Surfacturations et rapatriement des fonds
Pratiquement, tous les coups d’état et toutes les rebellions qui ont endeuillé et retardé notre pays, ont un lien direct avec l’uranium, la sève nourricière de la France. Comprenez alors que si la France n’a pas le contrôle du Niger, elle est foutue. Car il n’ya pas que l’uranium à bas pris, de l’or et des métaux précieux gratis, de l’électricité « low cost », il ya également derrière, une gigantesque opération de rapatriement de fonds organisée du Niger vers la France.

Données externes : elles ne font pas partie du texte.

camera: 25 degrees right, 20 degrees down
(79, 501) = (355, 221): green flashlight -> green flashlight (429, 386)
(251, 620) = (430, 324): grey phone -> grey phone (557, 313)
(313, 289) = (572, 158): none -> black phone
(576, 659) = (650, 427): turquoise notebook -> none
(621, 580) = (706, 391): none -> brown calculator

La surfacturation ou la refacturation est le mode opératoire privilégié par les industries extractives pour gonfler les couts de production et donc payer moins de redevances au pays et aux régions d’où sont extraites les matières premières. AREVA, CNPC, SEMAFO, toutes ces sociétés procèdent de la même manière pour arnaquer notre pauvre pays. Souvenez-vous, la SORAZ a été surfacturée. Un audit a été lancé aux premières heures de la 7ème république, sans que rien ne filtre jusqu’à présent. Un autre « audit externe » a été annoncé récemment par le ministre Tchana sur la COMINAK et la SOMAÏR. Toujours rien. On l’imagine, les dossiers sont brulants. Ce qu’il faut retenir, ce sont les « couts de production » qui sont toujours dans le collimateur des auditeurs.

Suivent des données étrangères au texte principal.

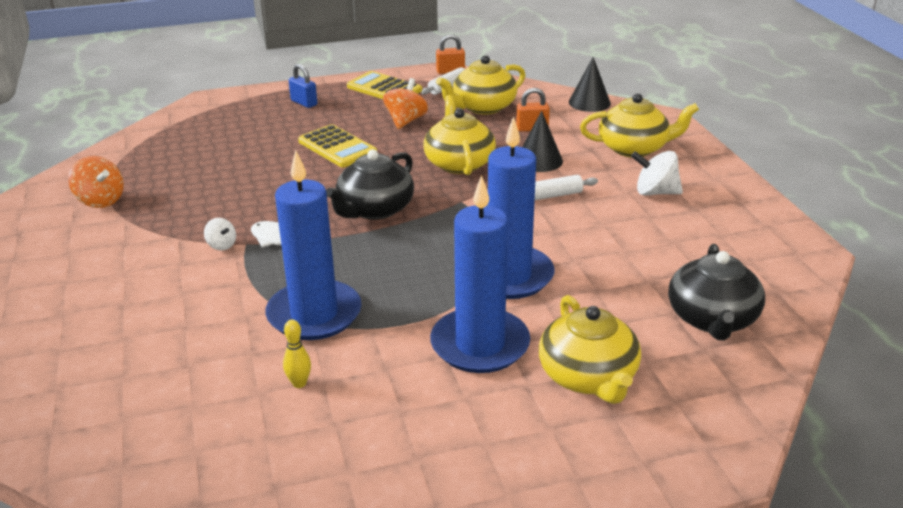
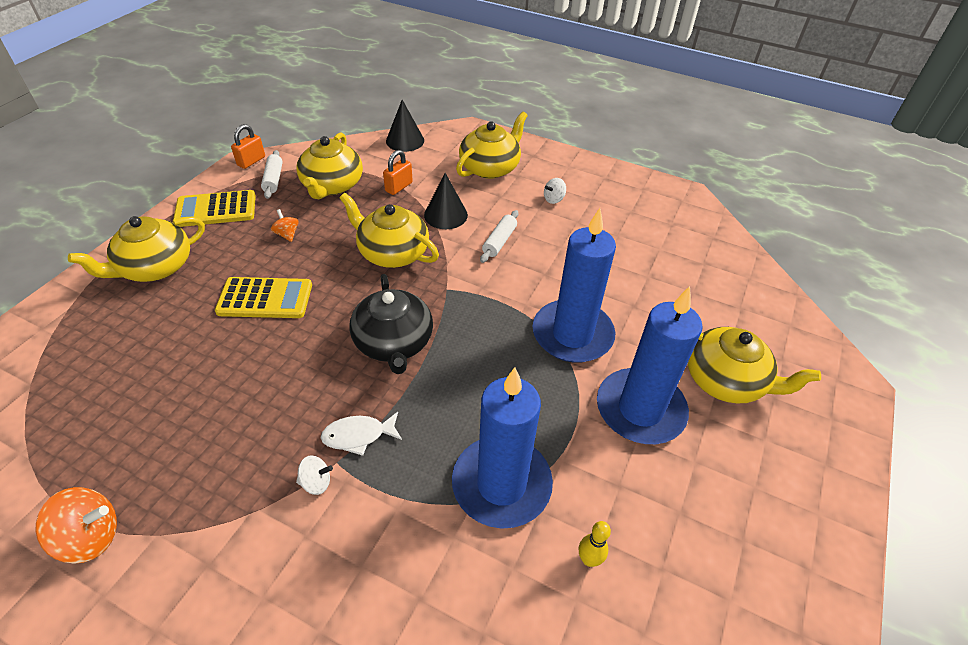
camera: 50 degrees left, 15 degrees up
(304, 103) = (155, 267): blue padlock -> yellow teapot
(406, 121) = (287, 234): orange spinning top -> orange spinning top, size x0.58
(655, 192) = (553, 199): white spinning top -> white spinning top, size x0.58
(712, 319) = (714, 281): black teapot -> none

En fait, les choses se passent à peu près comme cela : Prenons une tonne d’uranium d’Arlit et supposons qu’elle est vendue à 1milliard de CFA. En dehors de quelques modiques taxes directement perçues avant le départ des futs, les redevances quant à elles sont calculées sur la base des bénéfices et au prorata des parts que notre pays détient dans la société extractrice. Autrement, si AREVA qui contrôle de bout en bout le processus, dit que la production de notre tonne a couté 900 millions, les redevances que notre pays percevra se calculeront sur les 100 millions restants. Supposons que notre pays détient 30% des parts de la société, celui-ci s’en sortira au plus avec 30 millions de CFA.
Or, en matière de cout de production, tous les analystes sont d’accord pour dire que ces couts ne peuvent en aucun cas excéder la moitié des couts de revient de la marchandise. En clair, le cout de production de notre tonne d’uranium prise en hypothèse ne peut, en aucun cas, dépasser 500 millions de CFA. Jugez de vous-même l’étendue de l’arnaque, pensez surtout que cela dure depuis plus de 40 ans et que plus de 113 000 tonnes ont été extraites.

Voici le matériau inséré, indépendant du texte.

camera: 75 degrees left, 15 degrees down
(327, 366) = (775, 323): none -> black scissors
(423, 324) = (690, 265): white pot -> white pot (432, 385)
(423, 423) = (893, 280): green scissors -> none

Toute cette opération de vol est camouflée dans les faux chiffres sur les quantités et les couts de production, les faux rapports environnementaux et les faux audits internes. Comment une société comme AREVA s’y prend-elle pour surfacturer la production de l’uranium nigérien. En faisant recours à des sociétés écrans d’origine française, la plupart du temps parmi ses « filiales » à qui elle confie la quasi-totalité des contrats de fournitures juteux.
Aux entreprises nigériennes de sous traiter avec les entreprises françaises bénéficiaires des marchés. Le journal Aïr Info a récemment dévoilé au grand jour le stratagème utilisé par AREVA pour rapatrier la majorité des fonds d’investissement de ses filiales au Niger. Par exemple, AREVA facture à 10 euros un service quelconque avec son « fournisseur » français qui facture le même service à un euro, voire moins, avec un sous traitant de la place. Et l’argent peut tranquillement retourner d’où il est venu.
Il n’ya pas de doute, le Niger, plus qu’un « partenaire stratégique », est le pays d’où la France tire la plus belle affaire de son histoire.